BEGIN Material provided
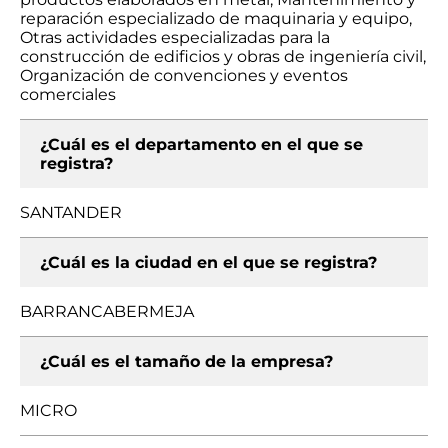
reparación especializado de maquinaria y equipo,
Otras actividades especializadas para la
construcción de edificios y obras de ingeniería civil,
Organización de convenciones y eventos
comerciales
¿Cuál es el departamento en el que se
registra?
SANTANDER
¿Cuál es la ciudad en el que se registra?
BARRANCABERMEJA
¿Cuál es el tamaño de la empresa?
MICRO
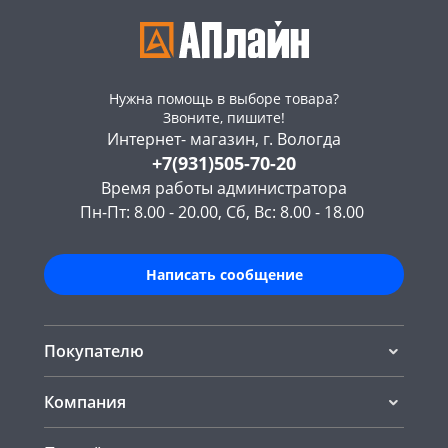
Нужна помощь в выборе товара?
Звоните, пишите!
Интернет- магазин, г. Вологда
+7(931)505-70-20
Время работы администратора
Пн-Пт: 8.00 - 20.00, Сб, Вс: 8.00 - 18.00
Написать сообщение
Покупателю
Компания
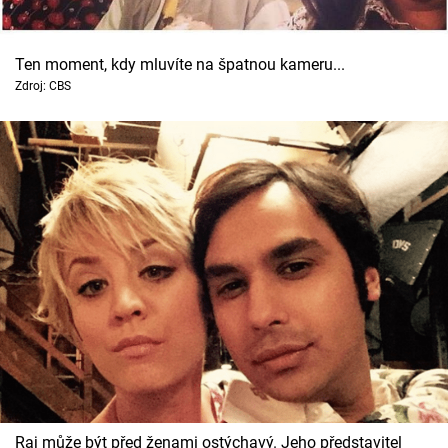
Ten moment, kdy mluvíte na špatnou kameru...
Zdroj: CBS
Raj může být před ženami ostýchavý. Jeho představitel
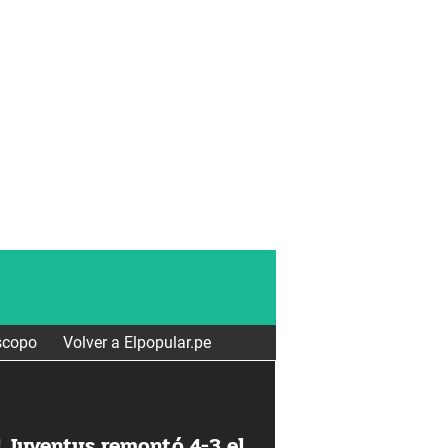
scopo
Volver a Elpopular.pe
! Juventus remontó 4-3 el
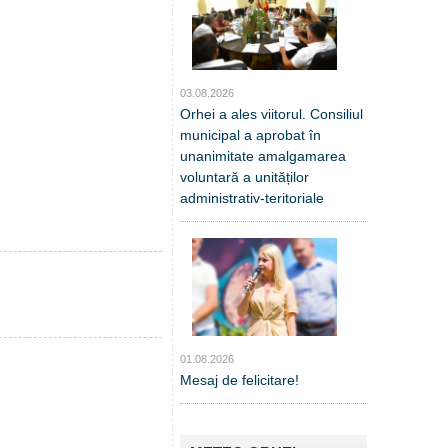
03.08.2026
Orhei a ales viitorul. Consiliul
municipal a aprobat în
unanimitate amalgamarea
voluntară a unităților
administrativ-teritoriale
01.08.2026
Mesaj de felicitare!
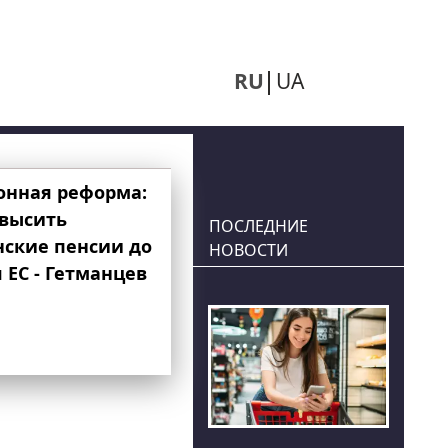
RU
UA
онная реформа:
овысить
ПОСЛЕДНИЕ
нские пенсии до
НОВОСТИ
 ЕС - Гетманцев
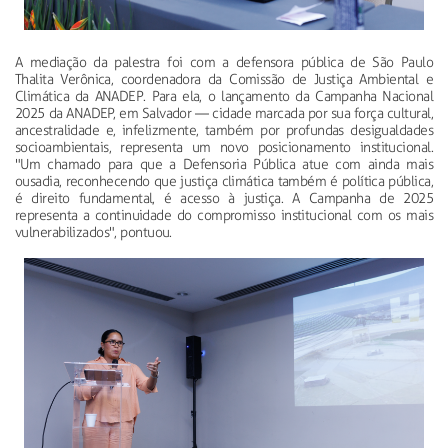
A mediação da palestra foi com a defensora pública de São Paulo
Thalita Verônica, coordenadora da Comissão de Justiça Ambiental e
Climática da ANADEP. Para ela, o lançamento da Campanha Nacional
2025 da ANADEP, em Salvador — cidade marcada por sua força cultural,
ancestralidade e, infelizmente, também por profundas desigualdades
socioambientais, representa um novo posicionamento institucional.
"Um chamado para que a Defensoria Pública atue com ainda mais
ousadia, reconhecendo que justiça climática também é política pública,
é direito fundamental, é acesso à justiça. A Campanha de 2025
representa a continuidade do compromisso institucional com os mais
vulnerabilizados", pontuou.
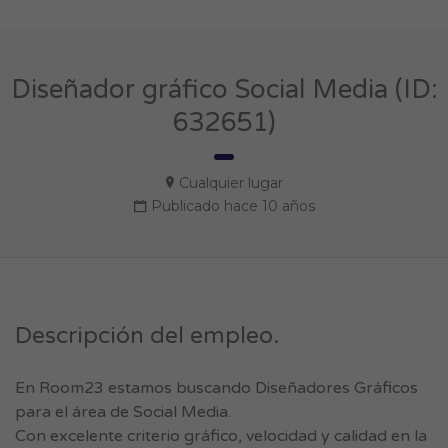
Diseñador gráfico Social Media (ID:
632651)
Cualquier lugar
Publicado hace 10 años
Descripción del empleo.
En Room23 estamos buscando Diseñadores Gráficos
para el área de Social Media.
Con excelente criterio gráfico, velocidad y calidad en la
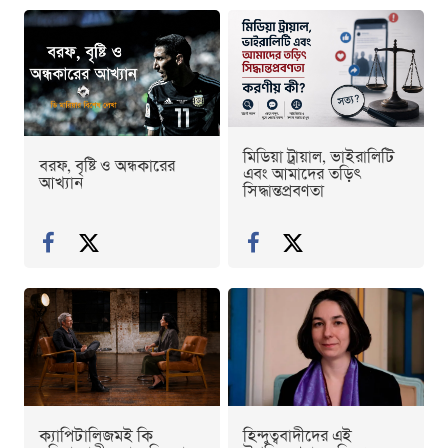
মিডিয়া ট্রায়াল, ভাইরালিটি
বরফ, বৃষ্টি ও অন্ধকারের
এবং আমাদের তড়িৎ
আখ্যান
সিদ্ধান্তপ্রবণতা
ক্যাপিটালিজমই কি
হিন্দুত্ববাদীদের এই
END Material provided
Lines with the word "mais" in them: report all of these from the listing above.

"Um chamado para que a Defensoria Pública atue com ainda mais
representa a continuidade do compromisso institucional com os mais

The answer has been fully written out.